▸ WHAT YOU WILL DO
Give again, word for word, each line below starting at the one that contains "ue competition and" and ending at the one that contains "a 3-1 second".

Excerpts from a dataset:
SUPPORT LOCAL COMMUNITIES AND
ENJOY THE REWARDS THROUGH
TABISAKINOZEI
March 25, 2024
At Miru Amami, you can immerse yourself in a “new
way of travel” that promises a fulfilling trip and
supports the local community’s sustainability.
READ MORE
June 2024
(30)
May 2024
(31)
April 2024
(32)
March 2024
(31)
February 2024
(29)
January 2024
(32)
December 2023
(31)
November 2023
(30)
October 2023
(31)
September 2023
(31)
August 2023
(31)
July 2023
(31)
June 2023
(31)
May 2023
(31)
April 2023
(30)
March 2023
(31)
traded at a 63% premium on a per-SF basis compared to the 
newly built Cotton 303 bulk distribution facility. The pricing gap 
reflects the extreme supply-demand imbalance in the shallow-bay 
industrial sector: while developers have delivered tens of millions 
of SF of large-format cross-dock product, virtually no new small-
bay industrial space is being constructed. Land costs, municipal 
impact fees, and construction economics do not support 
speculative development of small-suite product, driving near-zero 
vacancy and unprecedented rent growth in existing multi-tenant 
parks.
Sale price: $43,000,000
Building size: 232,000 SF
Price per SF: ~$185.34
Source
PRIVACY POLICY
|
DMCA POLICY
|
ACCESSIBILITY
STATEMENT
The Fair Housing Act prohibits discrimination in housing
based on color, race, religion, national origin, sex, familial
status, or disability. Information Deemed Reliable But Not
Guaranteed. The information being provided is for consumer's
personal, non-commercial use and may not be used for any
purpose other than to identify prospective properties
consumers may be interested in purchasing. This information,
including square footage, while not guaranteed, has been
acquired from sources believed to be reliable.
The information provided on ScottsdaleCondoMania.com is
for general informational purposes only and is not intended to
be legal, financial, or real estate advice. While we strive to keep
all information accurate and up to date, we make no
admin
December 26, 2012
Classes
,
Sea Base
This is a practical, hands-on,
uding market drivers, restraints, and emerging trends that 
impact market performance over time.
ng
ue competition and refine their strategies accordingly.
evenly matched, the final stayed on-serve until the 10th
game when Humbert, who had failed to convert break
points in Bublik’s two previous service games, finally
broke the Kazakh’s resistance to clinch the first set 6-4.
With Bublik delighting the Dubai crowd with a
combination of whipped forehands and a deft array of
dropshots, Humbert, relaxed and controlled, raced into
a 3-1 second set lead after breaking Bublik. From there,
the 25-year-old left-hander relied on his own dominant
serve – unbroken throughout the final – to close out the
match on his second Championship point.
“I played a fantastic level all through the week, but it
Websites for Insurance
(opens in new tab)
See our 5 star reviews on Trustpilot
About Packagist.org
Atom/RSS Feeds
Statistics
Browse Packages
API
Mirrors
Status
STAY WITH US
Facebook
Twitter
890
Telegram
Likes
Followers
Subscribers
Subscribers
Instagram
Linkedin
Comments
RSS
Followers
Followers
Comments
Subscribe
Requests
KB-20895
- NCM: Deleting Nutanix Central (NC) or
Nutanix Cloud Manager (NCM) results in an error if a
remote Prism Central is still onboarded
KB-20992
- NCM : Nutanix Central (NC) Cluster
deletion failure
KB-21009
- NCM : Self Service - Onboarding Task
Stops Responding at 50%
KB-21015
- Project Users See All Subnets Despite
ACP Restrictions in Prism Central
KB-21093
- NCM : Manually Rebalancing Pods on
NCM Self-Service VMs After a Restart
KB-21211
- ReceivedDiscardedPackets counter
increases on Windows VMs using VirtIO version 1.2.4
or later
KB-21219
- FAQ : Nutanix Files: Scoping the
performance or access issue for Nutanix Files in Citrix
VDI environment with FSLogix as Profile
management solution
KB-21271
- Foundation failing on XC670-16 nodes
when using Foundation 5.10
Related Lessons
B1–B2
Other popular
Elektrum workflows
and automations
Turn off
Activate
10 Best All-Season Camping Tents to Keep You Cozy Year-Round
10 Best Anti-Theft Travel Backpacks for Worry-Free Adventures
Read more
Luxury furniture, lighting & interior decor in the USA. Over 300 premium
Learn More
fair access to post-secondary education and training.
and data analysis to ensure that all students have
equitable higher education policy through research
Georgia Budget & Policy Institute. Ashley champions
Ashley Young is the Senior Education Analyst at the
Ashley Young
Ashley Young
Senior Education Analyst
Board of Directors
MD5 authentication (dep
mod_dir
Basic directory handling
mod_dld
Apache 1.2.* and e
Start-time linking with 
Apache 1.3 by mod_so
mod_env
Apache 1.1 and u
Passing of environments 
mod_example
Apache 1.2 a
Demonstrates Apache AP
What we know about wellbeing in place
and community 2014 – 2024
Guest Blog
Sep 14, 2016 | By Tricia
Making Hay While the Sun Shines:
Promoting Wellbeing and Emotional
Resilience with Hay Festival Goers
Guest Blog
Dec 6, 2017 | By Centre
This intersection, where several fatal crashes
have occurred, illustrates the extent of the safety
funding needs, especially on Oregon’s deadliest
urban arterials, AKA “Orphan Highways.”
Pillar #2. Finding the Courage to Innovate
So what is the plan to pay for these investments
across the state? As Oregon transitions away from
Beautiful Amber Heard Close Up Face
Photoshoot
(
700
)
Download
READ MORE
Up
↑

▸ TASK OUTPUT
ue competition and refine their strategies accordingly.
evenly matched, the final stayed on-serve until the 10th
game when Humbert, who had failed to convert break
points in Bublik’s two previous service games, finally
broke the Kazakh’s resistance to clinch the first set 6-4.
With Bublik delighting the Dubai crowd with a
combination of whipped forehands and a deft array of
dropshots, Humbert, relaxed and controlled, raced into
a 3-1 second set lead after breaking Bublik. From there,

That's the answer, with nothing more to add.